How To Practice This Type of Question
Solve similar problems on LeetCode under timed conditions (25-35 minutes per medium difficulty). The goal is pattern recognition: recognize the underlying technique (sliding window, two-pointer, BFS, memoized recursion, etc.) within 60-90 seconds of reading. Strong candidates verbalize their hypothesis out loud before coding, then iterate based on feedback. Weak candidates dive into implementation immediately, lose time on the wrong approach, and run out of time for follow-ups.

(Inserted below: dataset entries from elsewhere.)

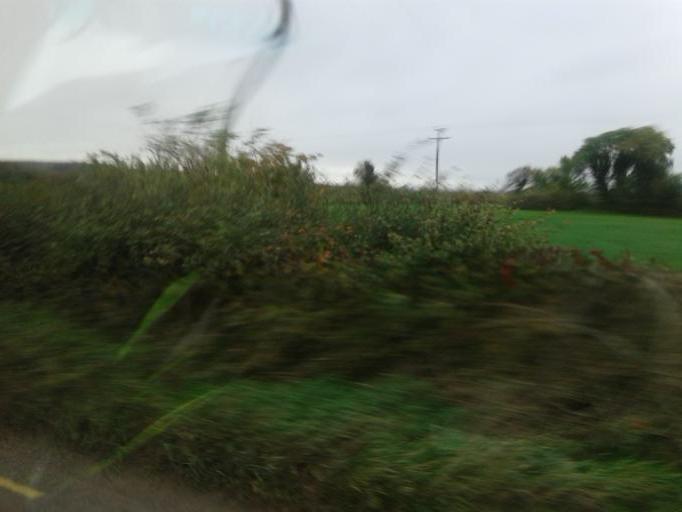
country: IE
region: Leinster
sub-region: Uibh Fhaili
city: Birr
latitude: 52.9590
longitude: -8.0182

Companies update their question pools every 2-4 months. The exact wording of any given question may have been retired by the time you interview. Focus your prep on the pattern, not the specific problem. The patterns that appear in Goldman reports consistently are the ones worth investing in; one-off niche problems are not.
During Your Goldman Round
Apply the standard interview round template: clarify requirements (2-3 minutes), state your approach out loud and confirm direction with the interviewer (3-5 minutes), code with narration (15-25 minutes), test with concrete examples including edge cases (5 minutes), discuss optimization or trade-offs if time permits (5 minutes). This template is universally accepted across FAANG and adjacent companies; deviating from it produces weaker interviewer feedback signal.
The single most predictive failure mode in Goldman reports tagged "no hire": not asking clarifying questions. Interviewers are explicitly trained to weight this. Strong candidates ask 3-5 clarifying questions even on problems that look obvious; weak candidates dive into code immediately. The clarifying-question check is often the first signal recorded in the interviewer's written notes.